There are a couple of factors that FHQ would add to this. 

First, is that the RNC may or may not take an active role in all of this. The national party could remain hands off and let the Michigan Republican Party battle to opt out of the primary and hold caucuses that comply with the RNC rules instead. However, the RNC could alternatively choose to be more hands-on and issue a waiver only for the contest -- primary or caucus -- that it would prefer. If a primary occurs and there is a Republican vote (meaning Michigan Republicans were unable to opt out), then that statewide vote would, under RNC rules, have to be used to allocate delegates instead of later and rules-compliant caucuses. In other words, Great Lakes state Republicans would have to get a waiver in that case to hold caucuses and allocate/select delegates to the national convention through them. But it could be that the RNC would prefer the state party use the primary, even if it technically violates the rules, but with a waiver. As Karamo said, it is "very complicated."

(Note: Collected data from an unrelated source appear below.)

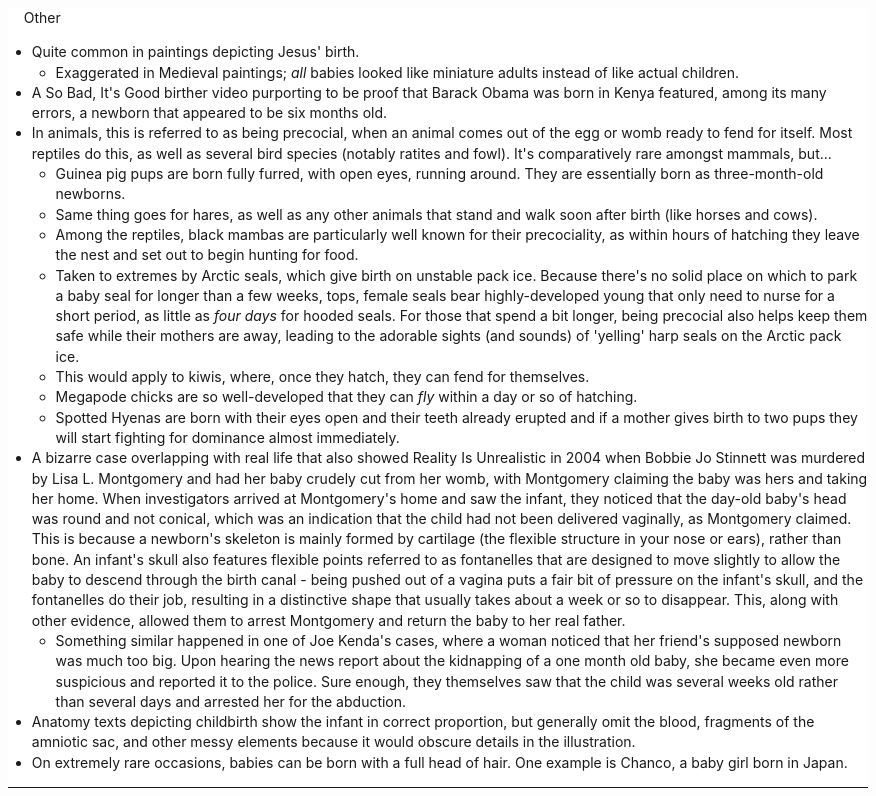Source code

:     Other 

-   Quite common in paintings depicting Jesus' birth.
    -   Exaggerated in Medieval paintings; _all_ babies looked like miniature adults instead of like actual children.
-   A So Bad, It's Good birther video purporting to be proof that Barack Obama was born in Kenya featured, among its many errors, a newborn that appeared to be six months old.
-   In animals, this is referred to as being precocial, when an animal comes out of the egg or womb ready to fend for itself. Most reptiles do this, as well as several bird species (notably ratites and fowl). It's comparatively rare amongst mammals, but...
    -   Guinea pig pups are born fully furred, with open eyes, running around. They are essentially born as three-month-old newborns.
    -   Same thing goes for hares, as well as any other animals that stand and walk soon after birth (like horses and cows).
    -   Among the reptiles, black mambas are particularly well known for their precociality, as within hours of hatching they leave the nest and set out to begin hunting for food.
    -   Taken to extremes by Arctic seals, which give birth on unstable pack ice. Because there's no solid place on which to park a baby seal for longer than a few weeks, tops, female seals bear highly-developed young that only need to nurse for a short period, as little as _four days_ for hooded seals. For those that spend a bit longer, being precocial also helps keep them safe while their mothers are away, leading to the adorable sights (and sounds) of 'yelling' harp seals on the Arctic pack ice.
    -   This would apply to kiwis, where, once they hatch, they can fend for themselves.
    -   Megapode chicks are so well-developed that they can _fly_ within a day or so of hatching.
    -   Spotted Hyenas are born with their eyes open and their teeth already erupted and if a mother gives birth to two pups they will start fighting for dominance almost immediately.
-   A bizarre case overlapping with real life that also showed Reality Is Unrealistic in 2004 when Bobbie Jo Stinnett was murdered by Lisa L. Montgomery and had her baby crudely cut from her womb, with Montgomery claiming the baby was hers and taking her home. When investigators arrived at Montgomery's home and saw the infant, they noticed that the day-old baby's head was round and not conical, which was an indication that the child had not been delivered vaginally, as Montgomery claimed. This is because a newborn's skeleton is mainly formed by cartilage (the flexible structure in your nose or ears), rather than bone. An infant's skull also features flexible points referred to as fontanelles that are designed to move slightly to allow the baby to descend through the birth canal - being pushed out of a vagina puts a fair bit of pressure on the infant's skull, and the fontanelles do their job, resulting in a distinctive shape that usually takes about a week or so to disappear. This, along with other evidence, allowed them to arrest Montgomery and return the baby to her real father.
    -   Something similar happened in one of Joe Kenda's cases, where a woman noticed that her friend's supposed newborn was much too big. Upon hearing the news report about the kidnapping of a one month old baby, she became even more suspicious and reported it to the police. Sure enough, they themselves saw that the child was several weeks old rather than several days and arrested her for the abduction.
-   Anatomy texts depicting childbirth show the infant in correct proportion, but generally omit the blood, fragments of the amniotic sac, and other messy elements because it would obscure details in the illustration.
-   On extremely rare occasions, babies can be born with a full head of hair. One example is Chanco, a baby girl born in Japan.

___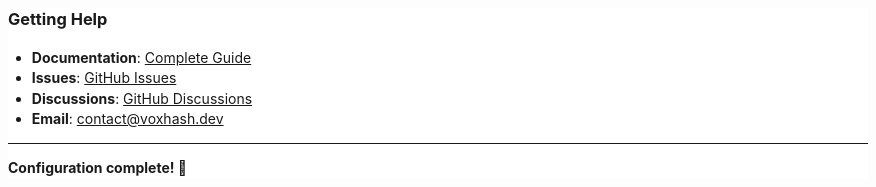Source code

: ### Getting Help

- **Documentation**: [Complete Guide](getting-started.md)
- **Issues**: [GitHub Issues](https://github.com/voxhash/engineerview-portfolio/issues)
- **Discussions**: [GitHub Discussions](https://github.com/voxhash/engineerview-portfolio/discussions)
- **Email**: contact@voxhash.dev

---

**Configuration complete! 🎉**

Second, Karamo noted later in her remarks that the state party was in the hole after the prior administration (under the previous chair) left office. How much? $460,000. A state party that is in debt may be less willing to opt out of a state-run primary -- again, even a non-compliant one -- with few ways to actually fund an alternative. And the state party running a debt would definitely factor into any decision to conduct and pay for state party-run caucuses. That is not to say that the Michigan Republican Party could not raise the necessary funds, but that reality would factor into the decision making process. 

It is still a mess. And from the look of it, that mess will extend into the future for the Republican Party in Michigan. The RNC has a deadline of October 1, 2023 for state parties to have finalized their plans for delegate selection in 2024. Some resolution will likely come before then.